Aber es hätte doch keinen besseren Zeitpunkt geben können, um die Pflege zu stärken. Gerade in der Pandemie war sichtbar, wie wichtig Menschen sind, die in der Pflege arbeiten.

Genau deshalb sorgt die Pflegereform für eine bessere Bezahlung von Fachkräften, ohne Pflegebedürftige und deren Angehörige zu überfordern. Pflegeheime und -dienste sollen künftig nur noch Versorgungsverträge mit den Pflegekassen abschließen können, wenn sie ihre Beschäftigten nach einem anerkannten Tarifvertrag entlohnen. Zudem bremsen wir die steigenden Eigenanteile von Pflegebedürftigen und ihren Angehörigen an den Heimkosten.

Julia Rotherbl (hinten) und Tina Haase im Gespräch mit Bundesgesundheitsminister Jens Spahn

Julia Rotherbl (hinten) und Tina Haase im Gespräch mit Bundesgesundheitsminister Jens Spahn

Ursprünglich wollten Sie den Eigenanteil für Pflegeleistungen im Heim auf 700 Euro im Monat deckeln. Jetzt geht es um fünf Prozent des Eigenanteils, die die Pflegeversicherung im ersten Jahr übernimmt. Warum sind Sie von der fixen Obergrenze abgerückt?

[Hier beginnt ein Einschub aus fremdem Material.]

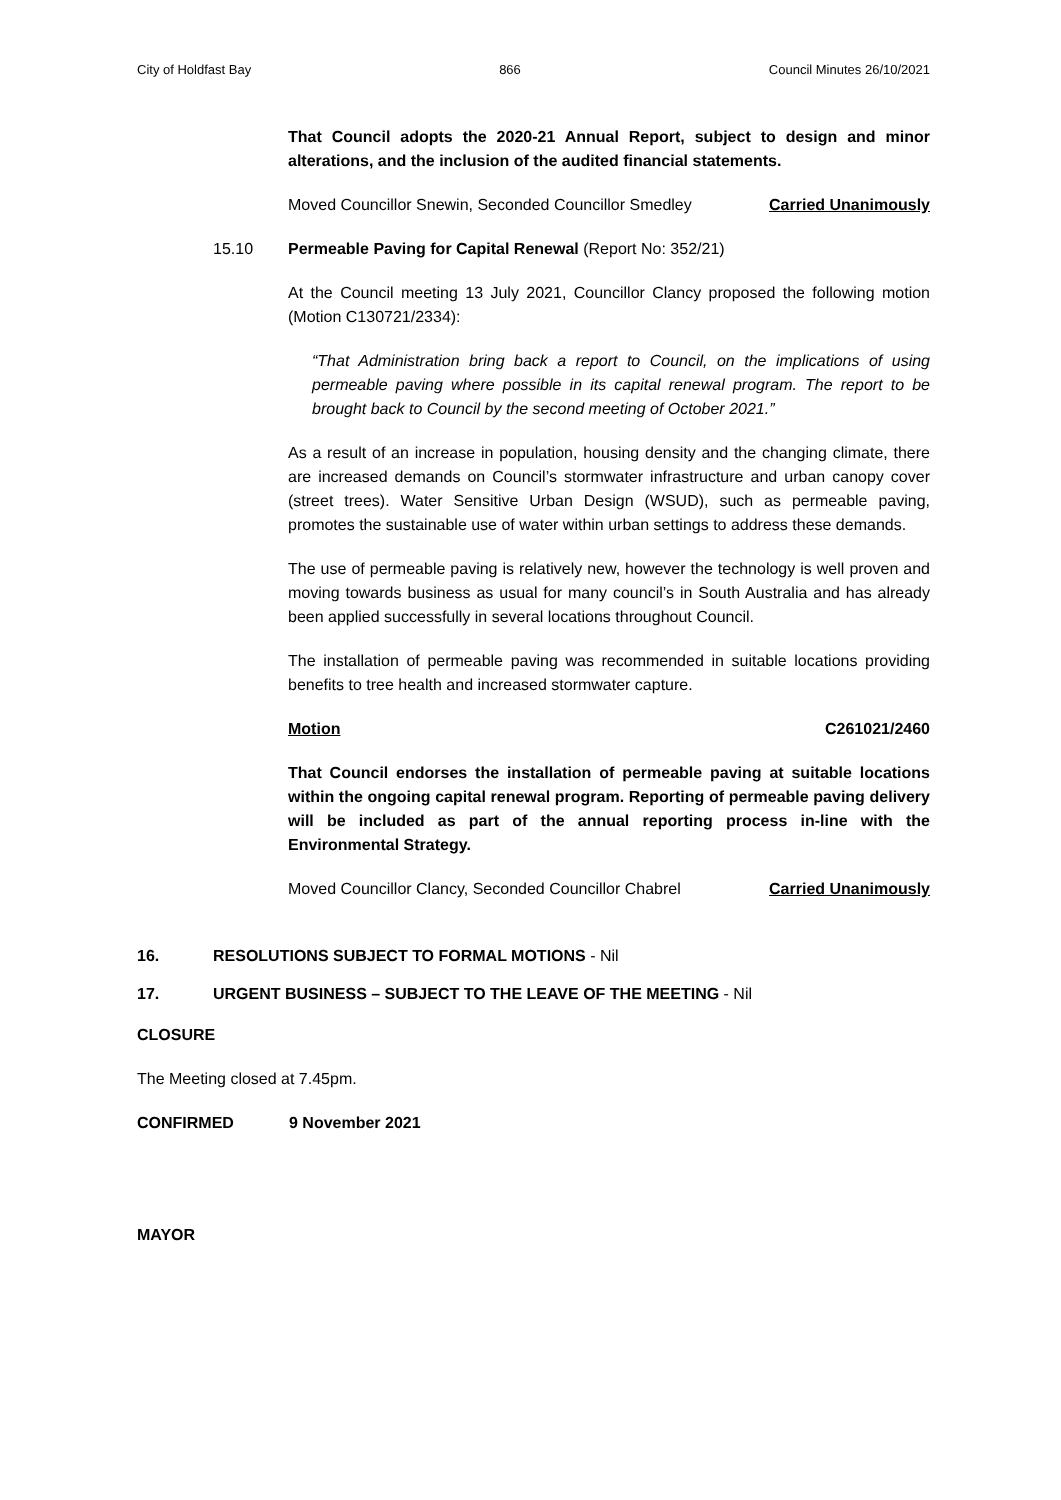City of Holdfast Bay 866 Council Minutes 26/10/2021
That Council adopts the 2020-21 Annual Report, subject to design and minor alterations, and the inclusion of the audited financial statements.
Moved Councillor Snewin, Seconded Councillor Smedley Carried Unanimously
15.10 Permeable Paving for Capital Renewal (Report No: 352/21)
At the Council meeting 13 July 2021, Councillor Clancy proposed the following motion (Motion C130721/2334):
“That Administration bring back a report to Council, on the implications of using permeable paving where possible in its capital renewal program. The report to be brought back to Council by the second meeting of October 2021.”
As a result of an increase in population, housing density and the changing climate, there are increased demands on Council’s stormwater infrastructure and urban canopy cover (street trees). Water Sensitive Urban Design (WSUD), such as permeable paving, promotes the sustainable use of water within urban settings to address these demands.
The use of permeable paving is relatively new, however the technology is well proven and moving towards business as usual for many council’s in South Australia and has already been applied successfully in several locations throughout Council.
The installation of permeable paving was recommended in suitable locations providing benefits to tree health and increased stormwater capture.
Motion C261021/2460
That Council endorses the installation of permeable paving at suitable locations within the ongoing capital renewal program. Reporting of permeable paving delivery will be included as part of the annual reporting process in-line with the Environmental Strategy.
Moved Councillor Clancy, Seconded Councillor Chabrel Carried Unanimously
16. RESOLUTIONS SUBJECT TO FORMAL MOTIONS - Nil
17. URGENT BUSINESS – SUBJECT TO THE LEAVE OF THE MEETING - Nil
CLOSURE
The Meeting closed at 7.45pm.
CONFIRMED 9 November 2021
MAYOR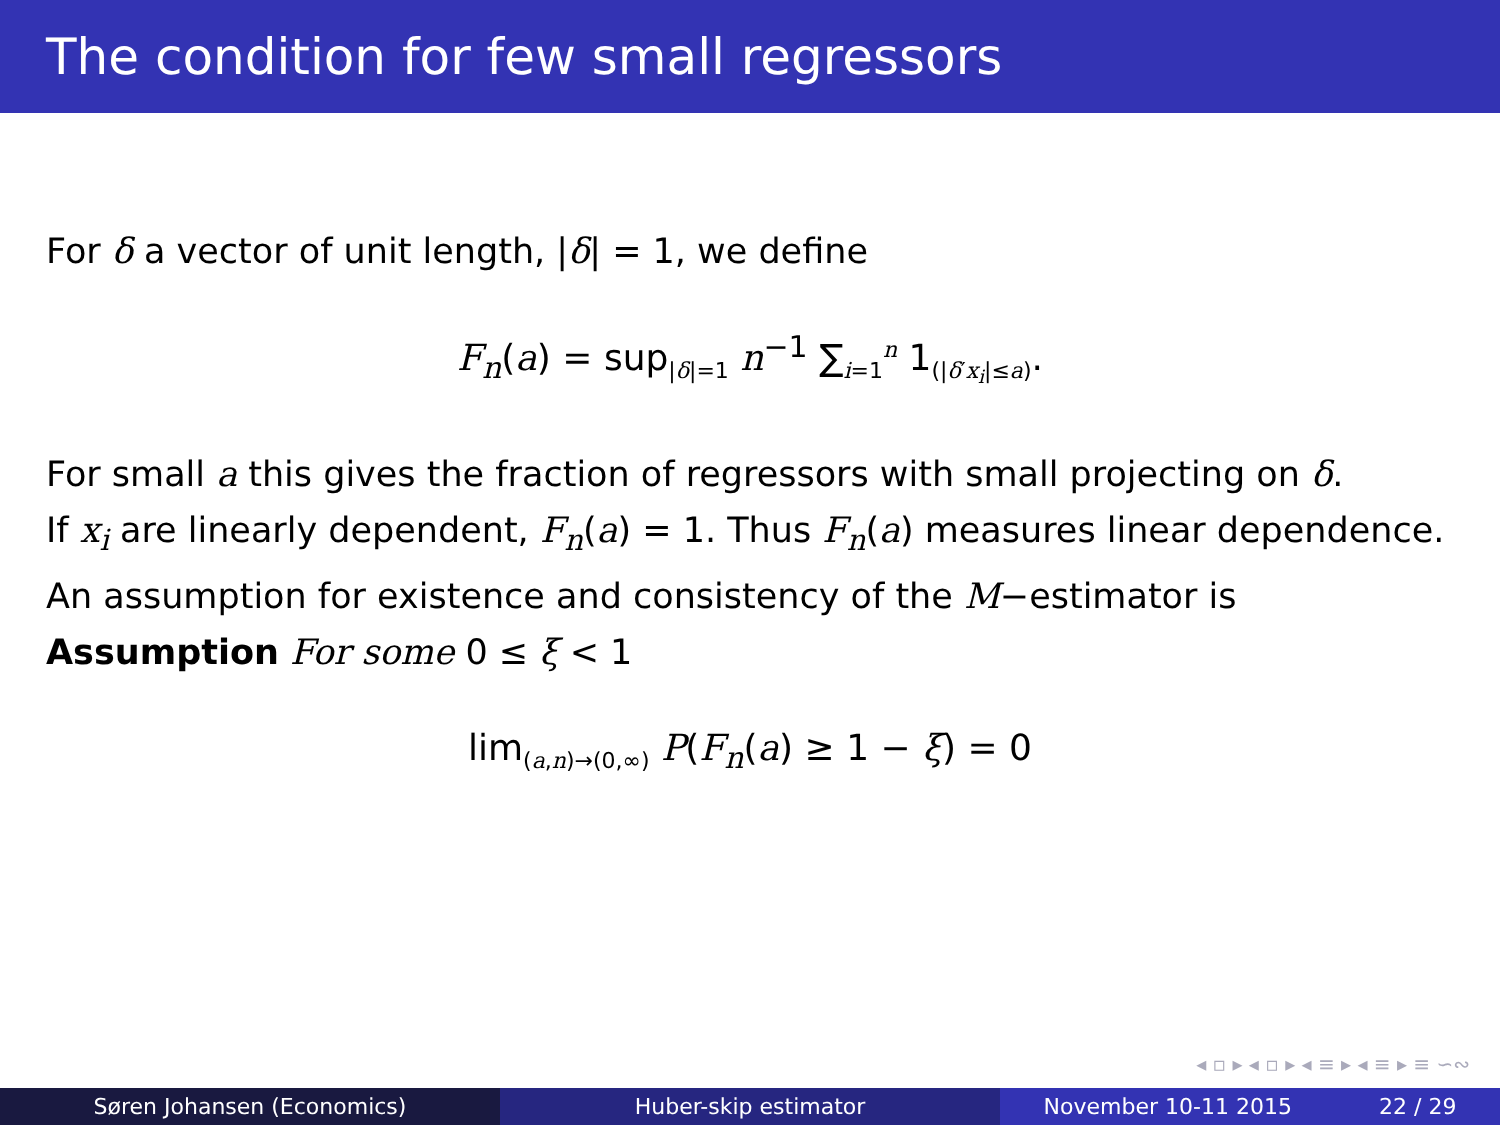The condition for few small regressors
For δ a vector of unit length, |δ| = 1, we define
F<sub>n</sub>(a) = sup<sub>|δ|=1</sub> n<sup>−1</sup> ∑<sub>i=1</sub><sup>n</sup> 1<sub>(|δ′x<sub>i</sub>|≤a)</sub>.
For small a this gives the fraction of regressors with small projecting on δ.
If x<sub>i</sub> are linearly dependent, F<sub>n</sub>(a) = 1. Thus F<sub>n</sub>(a) measures linear dependence.
An assumption for existence and consistency of the M−estimator is
Assumption For some 0 ≤ ξ < 1
lim<sub>(a,n)→(0,∞)</sub> P(F<sub>n</sub>(a) ≥ 1 − ξ) = 0
◂ ▫ ▸ ◂ ▫ ▸ ◂ ≡ ▸ ◂ ≡ ▸ ≡ ∽∾
Søren Johansen (Economics) Huber-skip estimator November 10-11 2015 22 / 29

In der Politik geht es letztlich um Kompromisse, gerade bei finanziellen Fragen. Auch wenn ich mir persönlich noch mehr gewünscht hätte, ist das ein gutes Ergebnis für die Pflege in Deutschland.

Mehr als drei Viertel der Pflegebedürftigen werden zu Hause gepflegt. Warum gibt es nicht das geplante Entlastungsbudget, das ihnen helfen würde?

Aber auch hier gibt es Verbesserungen: Die Pflegeleistungen steigen immerhin um fünf Prozent. Und die Kurzzeitpflege bekommt einen Aufschlag von zehn Prozent.

Die Pandemie hat Milliarden verschlungen. Und ausgerechnet bei der Pflege wird gespart?

Ganz im Gegenteil. Wir geben künftig drei Milliarden mehr pro Jahr für Pflege aus. Wir haben im Sinne der Pflegebedürftigen und der Pflegefachkräfte einige Paradigmenwechsel vollzogen – zum Beispiel bei der Bezuschussung oder dem Tariflohn. Und ja: Das sind wichtige Schritte, aber sicher nicht die letzten. Gerade im Bereich der Altenpflege muss mehr kommen.

Also wird nachgelegt?

Es geht gar nicht anders. Pflege ist eine der sozialen Fragen der 20er Jahre.